So wurde hurtig ein Prozess gegen den armen Heraclius angestrengt, der nicht recht wusste wie ihm geschah. Da der in seiner Provinz mit absoluter Macht (dem 'Imperium') ausgestattete Verres die traditionell auf Sizilien üblichen Rechtsbestimmungen mit Füßen trat - so wurde etwa die Auswahl der Geschworenenrichter manipuliert -, flüchtete Heraclius aus Syrakus. Daraufhin wollte Verres ihn in Abwesenheit verurteilen lassen. Doch seine Mitverschwörer befürchteten sehr, dass ein Urteil in Abwesenheit die ganze Angelegenheit noch unrechtmäßiger erscheinen ließe und bei der Bevölkerung wesentlich mehr Erbitterung hervorrufen könnte, als dies ohnehin schon absehbar war. Nachdem Verres nachträglich einige kosmetische Veränderungen am Prozedere des Verfahrens vorgenommen hatte, ließ er den geflüchteten Heraclius von einigen Handverlesenen Geschworenenrichtern trotzdem verurteilen: Man übertrug der lokalen Ringerschule bzw. ihrer Besitzerin - das war die Stadt Syrakus - die gesamte Erbschaft des Heraclius. Mehr noch, sogar dessen restlicher Besitz, welcher ebenfalls beträchtlich war, wurde vollständig eingezogen. Die Verschwörer bereicherten sich sofort persönlich daran, wobei Verres die wertvollen Teppiche, die Silbergefäße und einige besonders kostbare "korinthische Gefäße" (die aus einer Gold-Silber-Kupfer-Legierung bestanden) erhielt; auch an den Sklaven des Heraclius bediente er sich reichlich. Als dann jedoch bekannt wurde, Verres hätte überdies 300000 Sesterzen an Bargeld bekommen, lief das Volk wütend zusammen und protestierte lautstark. Da er nicht abstreiten konnte, dass das Geld in seine Richtung geflossen ist, bezichtigte er seinen Schwiegersohn, es entwendet zu haben. Dieser hatte ihn nämlich, wie es damals für nahe männliche Verwandte mit politischen Ambitionen üblich war, in die Provinz als Mitglied des statthalterlichen Stabes begleitet. Allerdings konnte der besagte Schwiegersohn in einer Rede vor dem Gemeinderat von Syrakus glaubhaft machen, dass die Anschuldigungen gegen ihn unzutreffend sind. Darüber hinaus legte er unverblümt Verres' schlechten Charakter offen. Dem blieb deshalb nichts anderes übrig, zumindest die 300000 Sesterzen zurückzuzahlen. Doch tat er das nur vordergründig, den hinten herum kassierte er sie über Mittelsmänner bald darauf wieder ein ...

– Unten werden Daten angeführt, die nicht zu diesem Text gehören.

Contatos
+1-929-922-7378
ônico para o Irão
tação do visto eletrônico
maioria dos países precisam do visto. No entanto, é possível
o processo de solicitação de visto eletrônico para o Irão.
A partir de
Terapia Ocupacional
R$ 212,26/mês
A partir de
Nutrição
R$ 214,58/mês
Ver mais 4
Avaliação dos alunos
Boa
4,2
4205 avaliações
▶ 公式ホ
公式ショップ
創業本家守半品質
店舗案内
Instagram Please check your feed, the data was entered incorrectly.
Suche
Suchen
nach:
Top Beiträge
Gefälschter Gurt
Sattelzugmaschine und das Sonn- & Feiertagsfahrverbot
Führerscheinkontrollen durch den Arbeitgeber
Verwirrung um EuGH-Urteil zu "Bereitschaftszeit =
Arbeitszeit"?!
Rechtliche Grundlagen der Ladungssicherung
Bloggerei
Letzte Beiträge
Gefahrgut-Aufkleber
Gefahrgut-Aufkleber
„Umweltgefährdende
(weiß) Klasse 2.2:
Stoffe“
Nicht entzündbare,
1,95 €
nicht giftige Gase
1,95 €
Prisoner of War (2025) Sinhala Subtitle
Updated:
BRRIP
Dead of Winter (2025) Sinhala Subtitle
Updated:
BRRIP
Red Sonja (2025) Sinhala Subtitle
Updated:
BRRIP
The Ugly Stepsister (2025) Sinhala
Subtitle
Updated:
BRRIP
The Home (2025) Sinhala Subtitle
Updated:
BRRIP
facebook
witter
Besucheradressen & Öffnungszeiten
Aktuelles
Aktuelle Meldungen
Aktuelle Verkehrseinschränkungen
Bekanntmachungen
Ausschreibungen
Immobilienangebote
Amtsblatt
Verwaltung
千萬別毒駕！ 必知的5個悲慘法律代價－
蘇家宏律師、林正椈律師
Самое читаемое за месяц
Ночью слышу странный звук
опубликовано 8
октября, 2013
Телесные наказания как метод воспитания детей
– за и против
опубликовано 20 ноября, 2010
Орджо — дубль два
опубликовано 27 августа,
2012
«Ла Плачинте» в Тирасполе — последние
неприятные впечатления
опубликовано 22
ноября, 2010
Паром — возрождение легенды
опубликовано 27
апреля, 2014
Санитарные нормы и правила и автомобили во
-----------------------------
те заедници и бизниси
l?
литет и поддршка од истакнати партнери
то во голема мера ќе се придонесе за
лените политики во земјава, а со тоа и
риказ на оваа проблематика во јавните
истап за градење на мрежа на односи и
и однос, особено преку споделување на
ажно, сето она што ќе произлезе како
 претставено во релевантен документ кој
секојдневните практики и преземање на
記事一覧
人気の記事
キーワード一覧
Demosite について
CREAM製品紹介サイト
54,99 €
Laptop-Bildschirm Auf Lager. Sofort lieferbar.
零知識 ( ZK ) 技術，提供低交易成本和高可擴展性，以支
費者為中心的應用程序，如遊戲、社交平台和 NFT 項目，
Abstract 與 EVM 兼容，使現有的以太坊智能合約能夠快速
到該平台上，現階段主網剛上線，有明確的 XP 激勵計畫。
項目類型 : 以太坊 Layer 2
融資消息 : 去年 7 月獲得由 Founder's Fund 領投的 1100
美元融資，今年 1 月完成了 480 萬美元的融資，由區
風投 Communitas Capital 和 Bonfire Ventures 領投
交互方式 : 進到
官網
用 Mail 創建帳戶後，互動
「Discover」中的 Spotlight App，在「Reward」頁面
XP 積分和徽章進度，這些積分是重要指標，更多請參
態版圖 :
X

Was war das Ende vom Lied? Nun, Verres' Nachfolger als Statthalter von Sizilien, Lucius Caecilius Metellus, setzte Heraclius wieder in seine Besitzrechte ein. Freilich, von den besonders wertvollen beweglichen Wertgegenständen und dem Geld war nichts mehr übrig, sondern lediglich die Immobilien. Doch sträubten sich Mitglieder des Gemeinderats von Syracus (wohl allen voran die Verschwörer) dagegen, selbst diese zurückzugeben. Metellus griff deshalb hart durch und ließ die betreffenden Personen, wie es in der Überlieferung heißt, "abführen". Später, als Cicero Verres angeklagt hatte und sich nach Sizilien begab, um Beweise für dessen Verbrechen zu sammeln, änderte Metellus sein Verhalten plötzlich. Er behinderte Cicero bei dessen Ermittlungen wo immer er nur konnte. Angeblich war dem ein Schreiben des nun schwerreichen Verres an Metellus vorausgegangen...

Gaius Verres wurde dank Ciceros Engagement trotzdem verurteilt, nicht nur für das, was er Heraclius angetan hatte, sondern auch für viele weitere Verbrechen, die man ihm als Statthalter Siziliens nachweisen könnte. Seine politische Karriere, die wenige Jahre später mit der Wahl zum Konsul ihren Höhepunkt hätte finden können, war damit abrupt beendet. Er ging, wie manch anderer gescheiterter römischer Politiker, ins Exil nach Massalia (Marseille). Dort lebte er ein Leben in Luxus, denn die lediglich drei Millionen Sesterzen Entschädigung, die er hatte bezahlen müssen, schmälerten sein zusammengeraubtes Vermögen kaum. Das jedoch sollte ihm 27 Jahre später zum Verhängnis werden: Wie viele andere reiche Leute wurde er im Jahr 43 v. Chr. - während der Gewaltherrschaft von Antonius, Octavian und Lepidus - auf die Proskriptionsliste gesetzt und ermordet; dasselbe Schicksal ereilte auch seinen einstigen juristischen Gegenspieler Cicero.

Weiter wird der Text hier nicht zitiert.